Когда падают горы (Вечная невеста) - Чингиз Айтматов
Шрифт:
Интервал:
Закладка:
Конечно, его ждали. Когда он въехал во двор, сестра Кадича и джезде[1] Ормон выскочили из дома и долго обнимали его (от кузнеца пахло каленым железом), а сестра даже прослезилась и стала расспрашивать, как поживает семья Ардака, позабыв на время о возмущавшей ее торговле собаками. Очень радушная была встреча. Родственники уже знали, что он прибыл как переводчик арабских принцев. Сам Бектур-ага появился минут через пять, тоже, стало быть, ждал с нетерпением, оно и понятно — без Арсена Бектур Саманчин был бы как без рук. Бектур-ага сидел верхом на коне, в накидке, сапогах и белой остроконечной шапке, готовый для верховой езды. И первое, что он сказал гортанным голосом:
— Ждал, Арсен, тебя, очень волновался, хорошо, что прибыл вовремя. Дела идут по плану, все готовы. Я привез тебе факсы от долгоожидаемых наших гостей-охотников. Прочтешь, переведешь, но это завтра. А сегодня спокойно отдыхай, приходи в себя. Работы будет невпроворот…

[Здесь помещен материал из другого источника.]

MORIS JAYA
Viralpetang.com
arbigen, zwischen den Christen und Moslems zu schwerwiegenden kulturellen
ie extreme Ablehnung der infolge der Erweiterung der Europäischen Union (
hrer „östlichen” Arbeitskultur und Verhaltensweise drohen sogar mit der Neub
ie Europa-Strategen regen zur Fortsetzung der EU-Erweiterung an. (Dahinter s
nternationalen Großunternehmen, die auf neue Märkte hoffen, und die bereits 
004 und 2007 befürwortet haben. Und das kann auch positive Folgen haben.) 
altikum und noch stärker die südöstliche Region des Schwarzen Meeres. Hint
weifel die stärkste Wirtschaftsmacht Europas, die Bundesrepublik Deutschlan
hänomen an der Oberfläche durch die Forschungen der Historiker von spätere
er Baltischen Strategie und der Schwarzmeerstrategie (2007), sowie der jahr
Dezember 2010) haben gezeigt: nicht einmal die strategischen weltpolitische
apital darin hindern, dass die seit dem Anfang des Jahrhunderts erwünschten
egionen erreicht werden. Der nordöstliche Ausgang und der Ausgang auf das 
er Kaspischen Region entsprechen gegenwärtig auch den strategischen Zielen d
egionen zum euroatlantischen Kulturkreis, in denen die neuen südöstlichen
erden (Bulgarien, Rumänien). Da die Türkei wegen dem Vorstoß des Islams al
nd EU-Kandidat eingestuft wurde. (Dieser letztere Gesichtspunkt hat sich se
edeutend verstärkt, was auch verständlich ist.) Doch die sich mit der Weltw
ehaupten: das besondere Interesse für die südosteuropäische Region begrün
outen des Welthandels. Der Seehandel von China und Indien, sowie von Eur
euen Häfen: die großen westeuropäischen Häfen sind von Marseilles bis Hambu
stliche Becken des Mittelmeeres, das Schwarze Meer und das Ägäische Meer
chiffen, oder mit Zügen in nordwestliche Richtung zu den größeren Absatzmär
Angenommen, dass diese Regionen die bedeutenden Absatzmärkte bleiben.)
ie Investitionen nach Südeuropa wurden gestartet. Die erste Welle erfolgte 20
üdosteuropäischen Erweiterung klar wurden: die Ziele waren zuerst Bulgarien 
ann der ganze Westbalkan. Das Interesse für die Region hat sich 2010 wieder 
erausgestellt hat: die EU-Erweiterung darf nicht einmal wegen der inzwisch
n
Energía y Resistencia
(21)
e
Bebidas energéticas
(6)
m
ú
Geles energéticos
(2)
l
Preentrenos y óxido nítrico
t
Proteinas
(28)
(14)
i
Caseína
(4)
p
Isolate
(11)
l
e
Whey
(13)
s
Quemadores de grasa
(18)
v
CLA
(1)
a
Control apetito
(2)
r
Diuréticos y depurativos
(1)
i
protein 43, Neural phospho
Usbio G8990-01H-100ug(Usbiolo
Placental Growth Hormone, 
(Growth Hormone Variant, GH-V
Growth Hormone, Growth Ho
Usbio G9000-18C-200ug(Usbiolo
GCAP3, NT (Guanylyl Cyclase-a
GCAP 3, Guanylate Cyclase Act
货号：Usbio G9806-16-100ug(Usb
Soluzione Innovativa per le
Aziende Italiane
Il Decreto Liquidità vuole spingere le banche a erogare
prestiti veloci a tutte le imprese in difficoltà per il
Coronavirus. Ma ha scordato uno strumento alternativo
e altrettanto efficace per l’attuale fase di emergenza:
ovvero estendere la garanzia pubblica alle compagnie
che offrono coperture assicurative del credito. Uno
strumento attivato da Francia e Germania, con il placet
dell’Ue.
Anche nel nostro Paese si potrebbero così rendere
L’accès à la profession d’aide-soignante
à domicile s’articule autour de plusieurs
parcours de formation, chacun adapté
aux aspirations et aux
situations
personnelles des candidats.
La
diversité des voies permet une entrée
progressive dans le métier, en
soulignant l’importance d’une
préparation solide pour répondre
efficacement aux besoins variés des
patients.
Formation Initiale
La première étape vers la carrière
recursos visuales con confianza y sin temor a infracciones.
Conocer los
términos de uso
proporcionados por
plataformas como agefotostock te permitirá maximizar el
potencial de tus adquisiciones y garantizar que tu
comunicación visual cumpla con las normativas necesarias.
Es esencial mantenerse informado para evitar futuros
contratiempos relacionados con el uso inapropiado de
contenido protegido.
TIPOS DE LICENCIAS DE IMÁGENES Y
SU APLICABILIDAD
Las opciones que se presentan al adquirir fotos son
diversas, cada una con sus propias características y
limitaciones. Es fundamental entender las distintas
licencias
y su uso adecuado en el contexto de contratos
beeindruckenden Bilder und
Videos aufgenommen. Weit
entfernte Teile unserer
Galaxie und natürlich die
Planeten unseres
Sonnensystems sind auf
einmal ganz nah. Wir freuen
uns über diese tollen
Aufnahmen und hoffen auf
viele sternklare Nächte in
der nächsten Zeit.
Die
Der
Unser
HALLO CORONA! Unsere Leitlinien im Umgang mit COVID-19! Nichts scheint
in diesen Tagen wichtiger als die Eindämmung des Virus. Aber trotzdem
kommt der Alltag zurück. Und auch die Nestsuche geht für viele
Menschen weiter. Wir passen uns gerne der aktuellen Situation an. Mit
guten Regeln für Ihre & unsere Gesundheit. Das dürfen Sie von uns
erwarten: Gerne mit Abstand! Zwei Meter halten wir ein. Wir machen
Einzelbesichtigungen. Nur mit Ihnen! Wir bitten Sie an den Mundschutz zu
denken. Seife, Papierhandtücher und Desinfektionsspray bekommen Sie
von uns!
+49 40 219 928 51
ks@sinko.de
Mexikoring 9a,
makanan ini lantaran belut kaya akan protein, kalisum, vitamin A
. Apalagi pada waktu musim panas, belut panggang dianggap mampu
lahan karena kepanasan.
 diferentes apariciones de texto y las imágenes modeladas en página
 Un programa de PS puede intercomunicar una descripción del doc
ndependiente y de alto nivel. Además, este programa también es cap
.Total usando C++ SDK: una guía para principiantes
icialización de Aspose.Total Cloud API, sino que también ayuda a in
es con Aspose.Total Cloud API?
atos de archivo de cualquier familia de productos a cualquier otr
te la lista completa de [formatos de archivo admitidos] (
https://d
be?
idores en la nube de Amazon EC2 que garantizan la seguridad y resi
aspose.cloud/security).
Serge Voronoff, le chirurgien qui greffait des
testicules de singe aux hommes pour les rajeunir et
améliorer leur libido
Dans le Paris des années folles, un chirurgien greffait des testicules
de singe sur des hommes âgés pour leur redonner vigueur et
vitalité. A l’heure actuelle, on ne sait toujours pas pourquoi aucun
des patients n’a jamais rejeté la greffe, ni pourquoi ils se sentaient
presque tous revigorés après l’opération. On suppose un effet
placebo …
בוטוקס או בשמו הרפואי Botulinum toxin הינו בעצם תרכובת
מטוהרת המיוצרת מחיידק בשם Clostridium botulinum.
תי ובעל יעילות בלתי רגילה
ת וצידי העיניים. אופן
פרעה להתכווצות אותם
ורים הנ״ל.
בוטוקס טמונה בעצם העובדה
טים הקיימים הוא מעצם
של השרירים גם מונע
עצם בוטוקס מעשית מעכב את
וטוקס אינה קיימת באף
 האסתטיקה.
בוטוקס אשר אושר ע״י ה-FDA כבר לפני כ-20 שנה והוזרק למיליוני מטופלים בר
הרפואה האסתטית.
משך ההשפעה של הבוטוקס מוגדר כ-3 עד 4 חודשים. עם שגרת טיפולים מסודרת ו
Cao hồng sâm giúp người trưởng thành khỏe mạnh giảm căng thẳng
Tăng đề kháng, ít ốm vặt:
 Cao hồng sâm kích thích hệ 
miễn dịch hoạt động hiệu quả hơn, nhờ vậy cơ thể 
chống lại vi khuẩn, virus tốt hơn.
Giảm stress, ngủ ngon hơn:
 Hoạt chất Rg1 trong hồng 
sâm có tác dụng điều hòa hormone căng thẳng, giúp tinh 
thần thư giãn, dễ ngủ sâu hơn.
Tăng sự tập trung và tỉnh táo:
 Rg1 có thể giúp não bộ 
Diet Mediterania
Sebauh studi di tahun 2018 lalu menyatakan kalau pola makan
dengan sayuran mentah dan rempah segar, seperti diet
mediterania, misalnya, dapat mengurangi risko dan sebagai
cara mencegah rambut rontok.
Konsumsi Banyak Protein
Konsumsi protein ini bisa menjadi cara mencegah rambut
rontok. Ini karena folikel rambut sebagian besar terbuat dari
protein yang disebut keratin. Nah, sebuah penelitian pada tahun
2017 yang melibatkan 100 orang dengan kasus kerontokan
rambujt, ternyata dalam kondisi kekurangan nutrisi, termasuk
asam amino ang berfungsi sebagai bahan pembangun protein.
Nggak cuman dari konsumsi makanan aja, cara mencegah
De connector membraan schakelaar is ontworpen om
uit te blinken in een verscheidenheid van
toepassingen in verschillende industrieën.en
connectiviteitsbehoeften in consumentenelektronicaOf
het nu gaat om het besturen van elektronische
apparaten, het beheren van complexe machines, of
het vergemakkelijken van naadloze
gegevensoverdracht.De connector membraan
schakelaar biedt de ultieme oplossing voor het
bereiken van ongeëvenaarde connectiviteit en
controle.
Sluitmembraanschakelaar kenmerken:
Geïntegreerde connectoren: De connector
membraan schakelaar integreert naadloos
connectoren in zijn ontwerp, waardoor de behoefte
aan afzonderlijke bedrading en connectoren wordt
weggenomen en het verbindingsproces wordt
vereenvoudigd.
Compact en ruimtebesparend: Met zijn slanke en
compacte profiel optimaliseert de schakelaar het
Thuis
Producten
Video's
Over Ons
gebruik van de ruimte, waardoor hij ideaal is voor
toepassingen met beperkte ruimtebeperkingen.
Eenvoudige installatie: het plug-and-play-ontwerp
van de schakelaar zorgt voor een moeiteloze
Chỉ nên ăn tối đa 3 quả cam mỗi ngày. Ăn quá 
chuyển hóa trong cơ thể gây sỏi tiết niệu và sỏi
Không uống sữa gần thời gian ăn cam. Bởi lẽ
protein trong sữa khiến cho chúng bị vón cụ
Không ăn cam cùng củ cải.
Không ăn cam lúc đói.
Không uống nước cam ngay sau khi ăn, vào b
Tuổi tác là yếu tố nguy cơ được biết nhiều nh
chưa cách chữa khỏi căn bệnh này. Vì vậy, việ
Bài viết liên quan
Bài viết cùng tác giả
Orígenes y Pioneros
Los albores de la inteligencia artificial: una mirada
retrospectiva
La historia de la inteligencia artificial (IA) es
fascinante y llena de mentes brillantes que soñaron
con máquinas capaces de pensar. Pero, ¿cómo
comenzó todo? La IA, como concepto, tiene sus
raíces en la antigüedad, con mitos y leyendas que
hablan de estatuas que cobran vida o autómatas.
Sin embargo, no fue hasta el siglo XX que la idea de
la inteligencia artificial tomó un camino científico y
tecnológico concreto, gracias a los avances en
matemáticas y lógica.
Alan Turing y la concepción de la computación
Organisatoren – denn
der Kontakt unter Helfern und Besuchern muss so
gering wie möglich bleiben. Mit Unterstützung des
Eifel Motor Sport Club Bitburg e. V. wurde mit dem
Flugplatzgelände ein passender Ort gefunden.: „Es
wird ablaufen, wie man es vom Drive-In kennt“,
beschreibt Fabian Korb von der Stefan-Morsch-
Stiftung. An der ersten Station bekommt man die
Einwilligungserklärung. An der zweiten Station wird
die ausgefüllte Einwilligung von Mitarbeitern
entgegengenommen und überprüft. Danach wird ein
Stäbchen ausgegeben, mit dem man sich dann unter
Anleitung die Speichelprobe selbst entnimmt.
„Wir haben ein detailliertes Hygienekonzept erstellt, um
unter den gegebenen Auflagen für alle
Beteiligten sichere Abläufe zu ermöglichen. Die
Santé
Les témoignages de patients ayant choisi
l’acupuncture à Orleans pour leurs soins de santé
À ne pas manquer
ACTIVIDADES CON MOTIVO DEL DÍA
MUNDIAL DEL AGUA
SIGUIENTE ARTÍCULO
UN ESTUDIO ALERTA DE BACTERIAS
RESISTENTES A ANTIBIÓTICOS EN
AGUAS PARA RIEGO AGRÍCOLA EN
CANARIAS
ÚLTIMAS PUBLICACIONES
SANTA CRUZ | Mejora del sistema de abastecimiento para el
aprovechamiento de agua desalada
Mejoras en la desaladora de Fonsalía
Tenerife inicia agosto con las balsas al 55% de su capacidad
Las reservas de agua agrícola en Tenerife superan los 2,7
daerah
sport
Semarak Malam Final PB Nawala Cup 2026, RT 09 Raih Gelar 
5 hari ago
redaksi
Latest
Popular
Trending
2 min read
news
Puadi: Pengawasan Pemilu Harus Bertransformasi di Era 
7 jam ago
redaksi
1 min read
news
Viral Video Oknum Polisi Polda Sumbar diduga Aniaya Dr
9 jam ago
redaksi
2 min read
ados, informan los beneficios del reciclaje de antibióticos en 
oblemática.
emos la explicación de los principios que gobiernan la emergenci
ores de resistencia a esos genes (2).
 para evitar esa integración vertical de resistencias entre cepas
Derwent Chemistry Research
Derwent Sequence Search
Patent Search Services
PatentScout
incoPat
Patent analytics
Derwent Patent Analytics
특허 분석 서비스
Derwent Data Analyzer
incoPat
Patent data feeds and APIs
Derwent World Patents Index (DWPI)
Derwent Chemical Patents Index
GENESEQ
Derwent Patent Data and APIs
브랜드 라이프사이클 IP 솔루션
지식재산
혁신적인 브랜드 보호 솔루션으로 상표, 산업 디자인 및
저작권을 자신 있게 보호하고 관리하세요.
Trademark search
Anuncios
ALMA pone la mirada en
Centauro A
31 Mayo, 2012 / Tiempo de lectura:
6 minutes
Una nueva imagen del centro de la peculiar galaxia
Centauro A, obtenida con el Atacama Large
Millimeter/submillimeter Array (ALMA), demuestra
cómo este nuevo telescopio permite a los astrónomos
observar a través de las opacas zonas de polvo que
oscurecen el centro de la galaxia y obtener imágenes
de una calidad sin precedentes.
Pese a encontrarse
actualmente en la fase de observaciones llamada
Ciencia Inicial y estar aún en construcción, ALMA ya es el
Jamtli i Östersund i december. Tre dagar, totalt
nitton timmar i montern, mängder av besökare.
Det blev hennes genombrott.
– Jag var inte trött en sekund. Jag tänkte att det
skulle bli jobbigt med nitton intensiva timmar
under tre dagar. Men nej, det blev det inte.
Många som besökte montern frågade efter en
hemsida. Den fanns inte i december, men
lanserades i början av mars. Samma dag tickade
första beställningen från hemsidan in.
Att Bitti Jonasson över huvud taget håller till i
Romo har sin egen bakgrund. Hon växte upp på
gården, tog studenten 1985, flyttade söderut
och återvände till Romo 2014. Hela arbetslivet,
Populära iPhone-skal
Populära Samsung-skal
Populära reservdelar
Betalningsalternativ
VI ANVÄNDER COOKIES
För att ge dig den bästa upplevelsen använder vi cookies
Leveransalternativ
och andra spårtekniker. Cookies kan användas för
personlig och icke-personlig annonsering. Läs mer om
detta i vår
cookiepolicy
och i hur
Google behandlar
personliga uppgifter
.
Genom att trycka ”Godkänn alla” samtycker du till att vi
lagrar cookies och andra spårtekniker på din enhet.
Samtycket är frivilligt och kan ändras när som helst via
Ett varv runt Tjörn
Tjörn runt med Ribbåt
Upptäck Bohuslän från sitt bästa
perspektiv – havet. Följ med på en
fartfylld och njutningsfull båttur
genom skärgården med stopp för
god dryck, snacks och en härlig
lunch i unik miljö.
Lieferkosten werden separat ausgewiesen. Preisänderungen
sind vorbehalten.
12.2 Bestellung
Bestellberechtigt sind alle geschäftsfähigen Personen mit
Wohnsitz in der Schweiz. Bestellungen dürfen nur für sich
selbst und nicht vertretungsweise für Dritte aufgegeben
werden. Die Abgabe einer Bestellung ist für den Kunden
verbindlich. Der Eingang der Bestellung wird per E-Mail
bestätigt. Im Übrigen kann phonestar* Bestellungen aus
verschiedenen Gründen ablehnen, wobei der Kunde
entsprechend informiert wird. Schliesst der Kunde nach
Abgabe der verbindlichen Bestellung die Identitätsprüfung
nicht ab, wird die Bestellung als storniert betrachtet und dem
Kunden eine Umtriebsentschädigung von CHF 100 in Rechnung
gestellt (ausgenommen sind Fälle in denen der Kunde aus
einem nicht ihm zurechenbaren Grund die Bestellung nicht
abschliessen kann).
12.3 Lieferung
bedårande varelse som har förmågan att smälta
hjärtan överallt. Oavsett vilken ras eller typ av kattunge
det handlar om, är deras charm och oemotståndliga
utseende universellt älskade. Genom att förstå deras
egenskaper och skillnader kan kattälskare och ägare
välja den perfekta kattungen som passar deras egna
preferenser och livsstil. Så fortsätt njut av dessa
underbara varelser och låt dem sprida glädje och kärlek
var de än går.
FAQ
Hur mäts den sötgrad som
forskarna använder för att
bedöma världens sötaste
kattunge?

Поговорили еще немного, чаю попили, сестра-то все наготове держала, а тем временем заглядывали соседи, чтобы повидаться. Ребята забегали с улицы, вертелись возле “Нивы”. Вышел и сюрприз — неожиданно удалось пообщаться с одноклассником Таштанафганом. Его настоящее имя было Таштанбек, но после афганской войны, на которой ему пришлось отмотать почти три года — хорошо еще отделался легкими ранениями и с орденом на груди вернулся, — в аиле стали его называть Таштанафган, а в семье и того короче — Ташафган. В переводе на русский это прозвище означало “твердокаменный афганец”: “таш” — камень, “таштан” — сделанное, созданное из камня. Например, “таштан эстелик” — каменный памятник. Так же образованы и самые популярные у горных киргизов имена: Темирбек — Железный бек, Темирхан — Железный хан, Темиркул — Железный раб… Вот и получилось — кто мог предположить! — что имя, данное ему родителями в соответствии со знаками небесной символики, дабы вырос он мощным и крепким (кстати, такой он и был, в юные годы даже выходил на поясные борения с аильными силачами), односельчане переиначили на “Таштанафган” в знак уважения к воину, чья молодость оказалась крепко кована и перекована на наковальне военных событий в диких горах Афганистана. С Арсеном Саманчиным они были одноклассниками, соплеменниками и друзьями с детских лет. Потом их пути разминулись. Арсен все студенческие годы провел в Москве и Ленинграде, стал горожанином. Таштанафган заканчивал агрономическое отделение областного сельскохозяйственного техникума, когда его призвали в армию и направили в составе пехотного подразделения в Афганистан. Вернувшись, слава Богу, на родину после горбачевского вывода войск, он остался в своем колхозе, а тем временем с перестройкой нагрянули демократические реформы, в сельских районах пошла приватизация земель. Таштанафган держался, как и все здесь, на малом сельхозбизнесе, а точнее, как и все, кое-как перебивался, едва выживал, всюду так было, тем более, в столь удаленных горах.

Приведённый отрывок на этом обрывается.